Hauts-de-France : Ces grands projets qui inquiètent les défenseurs de l'environnement

PLANETE De la serre Tropicalia à l’extension de l’aéroport de Lille-Lesquin, plusieurs grands projets sont dénoncés par les défenseurs de l’environnement dans les Hauts-de-France

Gaetane Deljurie
La serre géante Tropicalia doit bientôt voir le jour dans le Pas-de-Calais
La serre géante Tropicalia doit bientôt voir le jour dans le Pas-de-Calais — Tropicalia
  • Avec la fusion des deux ex-régions Nord-Pas-de-Calais et Picardie en 2015, certains projets voient plus grands dans les Hauts-de-France.
  • De la serre tropicale à l’extension de l’aéroport régional, les projets se multiplient mais le prix à payer n’est pas que financier, il est aussi environnemental.

Le 6 février dernier, une centaine de militants écologistes ont manifesté à Rang-du-Fliers (Pas-de-Calais) contre la construction de la serre tropicale Tropicalia, annoncée comme la plus « grande du monde » avec ses 20.000 m2, ses 35 mètres de haut et son budget de 73 millions d’euros et dont les travaux doivent démarrer cette année. Un « non-sens écologique » pour les défenseurs de l’environnement. Tour d’horizon des autres projets annoncés dans la région qui les inquiètent.
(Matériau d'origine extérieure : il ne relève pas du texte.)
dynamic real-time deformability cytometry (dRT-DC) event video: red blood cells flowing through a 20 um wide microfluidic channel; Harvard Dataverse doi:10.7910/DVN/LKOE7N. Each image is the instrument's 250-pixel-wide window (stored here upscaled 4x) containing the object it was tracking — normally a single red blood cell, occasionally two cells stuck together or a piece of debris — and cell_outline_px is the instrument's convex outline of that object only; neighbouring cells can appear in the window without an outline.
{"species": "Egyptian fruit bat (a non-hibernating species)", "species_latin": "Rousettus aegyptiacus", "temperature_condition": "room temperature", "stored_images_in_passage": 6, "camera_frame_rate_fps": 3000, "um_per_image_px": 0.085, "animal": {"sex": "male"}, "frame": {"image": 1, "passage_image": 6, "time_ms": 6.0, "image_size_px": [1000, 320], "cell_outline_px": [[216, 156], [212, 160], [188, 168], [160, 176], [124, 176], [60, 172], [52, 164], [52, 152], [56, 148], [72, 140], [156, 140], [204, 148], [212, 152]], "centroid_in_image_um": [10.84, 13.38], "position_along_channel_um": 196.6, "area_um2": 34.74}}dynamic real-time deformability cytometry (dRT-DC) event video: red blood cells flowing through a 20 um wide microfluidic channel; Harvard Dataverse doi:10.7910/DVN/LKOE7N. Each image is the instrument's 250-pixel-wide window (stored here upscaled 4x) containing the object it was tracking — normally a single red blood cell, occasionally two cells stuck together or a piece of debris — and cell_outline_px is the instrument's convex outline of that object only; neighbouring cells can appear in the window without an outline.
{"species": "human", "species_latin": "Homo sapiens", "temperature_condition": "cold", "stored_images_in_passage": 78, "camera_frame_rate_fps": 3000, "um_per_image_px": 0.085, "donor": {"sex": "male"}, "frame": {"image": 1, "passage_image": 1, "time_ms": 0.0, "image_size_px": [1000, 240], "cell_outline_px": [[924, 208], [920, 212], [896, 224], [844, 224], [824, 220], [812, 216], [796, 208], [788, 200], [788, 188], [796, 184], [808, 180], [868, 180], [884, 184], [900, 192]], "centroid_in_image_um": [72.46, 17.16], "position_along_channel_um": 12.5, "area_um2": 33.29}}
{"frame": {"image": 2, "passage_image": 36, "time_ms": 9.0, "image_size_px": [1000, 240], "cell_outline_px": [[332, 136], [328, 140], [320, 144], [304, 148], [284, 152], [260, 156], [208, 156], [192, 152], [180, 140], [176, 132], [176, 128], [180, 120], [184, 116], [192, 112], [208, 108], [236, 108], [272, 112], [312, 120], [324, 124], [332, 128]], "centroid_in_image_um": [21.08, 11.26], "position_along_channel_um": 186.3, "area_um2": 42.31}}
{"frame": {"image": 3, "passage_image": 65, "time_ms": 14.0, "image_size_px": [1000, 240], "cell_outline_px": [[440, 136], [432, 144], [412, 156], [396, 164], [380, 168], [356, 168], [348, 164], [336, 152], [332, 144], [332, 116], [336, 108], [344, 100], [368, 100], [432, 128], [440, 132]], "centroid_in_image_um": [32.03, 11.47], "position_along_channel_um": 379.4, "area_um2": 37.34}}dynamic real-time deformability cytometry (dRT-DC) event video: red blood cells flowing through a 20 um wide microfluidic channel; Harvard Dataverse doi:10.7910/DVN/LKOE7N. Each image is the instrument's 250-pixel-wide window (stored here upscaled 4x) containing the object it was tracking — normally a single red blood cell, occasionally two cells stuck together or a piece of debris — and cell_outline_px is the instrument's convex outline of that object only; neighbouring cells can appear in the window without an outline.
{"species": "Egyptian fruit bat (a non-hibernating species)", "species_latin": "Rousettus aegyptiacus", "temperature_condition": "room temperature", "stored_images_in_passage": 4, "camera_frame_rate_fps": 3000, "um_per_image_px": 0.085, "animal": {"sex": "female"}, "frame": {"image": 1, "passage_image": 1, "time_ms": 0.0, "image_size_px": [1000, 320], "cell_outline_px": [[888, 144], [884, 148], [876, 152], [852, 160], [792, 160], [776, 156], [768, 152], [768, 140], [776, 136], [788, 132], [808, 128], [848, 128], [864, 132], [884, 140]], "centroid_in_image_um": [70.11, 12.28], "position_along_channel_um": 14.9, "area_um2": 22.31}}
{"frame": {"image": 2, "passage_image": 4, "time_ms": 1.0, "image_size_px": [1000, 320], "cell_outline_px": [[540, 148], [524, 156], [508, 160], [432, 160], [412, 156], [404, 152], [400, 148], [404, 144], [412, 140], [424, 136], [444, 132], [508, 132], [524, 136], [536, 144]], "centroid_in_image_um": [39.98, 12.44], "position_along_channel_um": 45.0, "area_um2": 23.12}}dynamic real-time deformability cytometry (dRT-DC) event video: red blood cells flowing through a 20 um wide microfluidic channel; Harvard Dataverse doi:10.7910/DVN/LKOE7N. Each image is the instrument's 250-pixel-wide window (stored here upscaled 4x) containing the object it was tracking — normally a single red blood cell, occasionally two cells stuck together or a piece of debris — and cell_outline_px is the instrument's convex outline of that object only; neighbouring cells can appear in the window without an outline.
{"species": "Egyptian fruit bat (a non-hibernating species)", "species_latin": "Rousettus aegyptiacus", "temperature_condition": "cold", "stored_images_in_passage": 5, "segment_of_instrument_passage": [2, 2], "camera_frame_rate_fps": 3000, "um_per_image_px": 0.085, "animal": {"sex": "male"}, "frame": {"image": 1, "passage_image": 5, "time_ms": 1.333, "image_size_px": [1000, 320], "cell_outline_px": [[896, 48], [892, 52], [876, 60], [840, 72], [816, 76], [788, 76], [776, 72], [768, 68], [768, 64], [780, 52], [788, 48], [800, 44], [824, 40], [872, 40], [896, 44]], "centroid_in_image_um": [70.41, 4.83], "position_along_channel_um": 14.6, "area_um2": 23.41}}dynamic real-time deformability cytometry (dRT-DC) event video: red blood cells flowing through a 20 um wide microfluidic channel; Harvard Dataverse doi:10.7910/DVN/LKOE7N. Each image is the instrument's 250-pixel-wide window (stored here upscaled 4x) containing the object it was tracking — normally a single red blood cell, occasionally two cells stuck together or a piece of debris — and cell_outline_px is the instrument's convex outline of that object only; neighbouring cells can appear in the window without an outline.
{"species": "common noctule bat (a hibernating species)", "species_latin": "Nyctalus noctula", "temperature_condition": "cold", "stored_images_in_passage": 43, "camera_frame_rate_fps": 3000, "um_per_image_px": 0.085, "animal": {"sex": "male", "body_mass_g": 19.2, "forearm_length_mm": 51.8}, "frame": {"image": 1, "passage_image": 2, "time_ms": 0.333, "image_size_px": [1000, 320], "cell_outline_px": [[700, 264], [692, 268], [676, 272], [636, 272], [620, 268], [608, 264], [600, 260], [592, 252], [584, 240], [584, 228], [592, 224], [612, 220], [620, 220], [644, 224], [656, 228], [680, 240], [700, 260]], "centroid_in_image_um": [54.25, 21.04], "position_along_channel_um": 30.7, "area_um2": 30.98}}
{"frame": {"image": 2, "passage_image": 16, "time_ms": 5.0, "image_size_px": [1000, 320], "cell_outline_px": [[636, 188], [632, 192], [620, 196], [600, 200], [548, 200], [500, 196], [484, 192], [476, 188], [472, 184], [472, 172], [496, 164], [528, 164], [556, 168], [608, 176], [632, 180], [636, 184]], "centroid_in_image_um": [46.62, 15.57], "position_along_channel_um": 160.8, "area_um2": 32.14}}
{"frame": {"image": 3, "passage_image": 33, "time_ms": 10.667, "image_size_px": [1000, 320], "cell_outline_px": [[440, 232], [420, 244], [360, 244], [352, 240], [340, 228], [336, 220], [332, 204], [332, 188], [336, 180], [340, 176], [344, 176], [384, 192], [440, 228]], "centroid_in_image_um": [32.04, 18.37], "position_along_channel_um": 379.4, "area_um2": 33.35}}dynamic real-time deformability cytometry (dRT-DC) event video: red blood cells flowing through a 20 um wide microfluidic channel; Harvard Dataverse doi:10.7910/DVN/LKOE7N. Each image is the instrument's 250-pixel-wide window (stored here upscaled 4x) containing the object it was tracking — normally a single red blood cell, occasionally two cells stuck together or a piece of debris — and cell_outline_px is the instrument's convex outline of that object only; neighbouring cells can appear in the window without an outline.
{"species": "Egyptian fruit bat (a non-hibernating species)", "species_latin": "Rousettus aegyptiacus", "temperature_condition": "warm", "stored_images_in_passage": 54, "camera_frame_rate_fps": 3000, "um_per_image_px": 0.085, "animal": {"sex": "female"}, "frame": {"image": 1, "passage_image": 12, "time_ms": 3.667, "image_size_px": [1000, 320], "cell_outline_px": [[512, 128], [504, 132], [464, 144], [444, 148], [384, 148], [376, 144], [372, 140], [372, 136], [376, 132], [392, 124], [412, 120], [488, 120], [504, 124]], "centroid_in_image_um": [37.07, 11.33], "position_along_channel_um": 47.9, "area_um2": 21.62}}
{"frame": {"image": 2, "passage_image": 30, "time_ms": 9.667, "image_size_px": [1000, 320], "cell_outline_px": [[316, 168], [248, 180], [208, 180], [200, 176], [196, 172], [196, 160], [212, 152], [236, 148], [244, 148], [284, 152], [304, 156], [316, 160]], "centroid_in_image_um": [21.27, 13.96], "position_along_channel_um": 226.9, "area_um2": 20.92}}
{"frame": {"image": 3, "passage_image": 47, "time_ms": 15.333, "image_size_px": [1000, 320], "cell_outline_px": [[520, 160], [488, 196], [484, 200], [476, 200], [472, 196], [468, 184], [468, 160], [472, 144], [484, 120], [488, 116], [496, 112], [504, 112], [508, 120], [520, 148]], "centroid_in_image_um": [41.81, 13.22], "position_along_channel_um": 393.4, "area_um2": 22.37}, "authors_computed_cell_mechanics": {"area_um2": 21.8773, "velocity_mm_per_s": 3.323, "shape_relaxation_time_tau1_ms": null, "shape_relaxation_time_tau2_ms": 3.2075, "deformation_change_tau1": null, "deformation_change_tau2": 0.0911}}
Extension du domaine de la lutte à Lille-Lesquin

Initié avant la pandémie, l’aéroport de Lille-Lesquin poursuit son projet de modernisation prévu d’ici 2024, avec doublement de ses capacités et extension du terminal existant. L’Autorité environnementale a émis un premier avis de cadrage demandant à revoir de nombreux points, concernant la protection de l’air, de l’eau, des sols, et des études plus poussées sur les impacts bruit, climat et biodiversité.

L'extension de l'aéroport de Lille-Lesquin est contestée
L'extension de l'aéroport de Lille-Lesquin est contestée - Aéroport Lille Lesquin / ENIA Architectes

Si Christophe Coulon, président du Syndicat mixte des aéroports de Lille et de Merville, se réjouit que « le bien-fondé de la modernisation n’y soit absolument pas remis en cause », l’association écologiste Virage Energie rappelle que « le trafic de l’aéroport de Lesquin est constitué à 70 % de liaisons intérieures : la modernisation concurrencerait directement les trains à grande vitesse », résume Stéphane Baly, élu vert à Lille. Un peu tâche en plein débat du projet de loi sur le climat.

Le Canal Seine Nord-Europe, le Suez des Hauts-de-France

Ces 106 kilomètres de canal sont destinés à relier les deux réseaux fluviaux de la Seine et des Pays-Bas, pour la modique somme de 5 milliards d’euros, financés par l’Etat, les collectivités territoriales et l’Union européenne. L’objectif, c’est que la marchandise transportée par camion se reporte sur les barges. Sauf que personne n’est d’accord sur les prévisions avancées : pour être rentable, le trafic fluvial devrait être multiplié par 4 d’ici 2060. Et c’est compter la déstabilisation des zones humides et les atteintes à la biodiversité… Livraison prévue en 2030.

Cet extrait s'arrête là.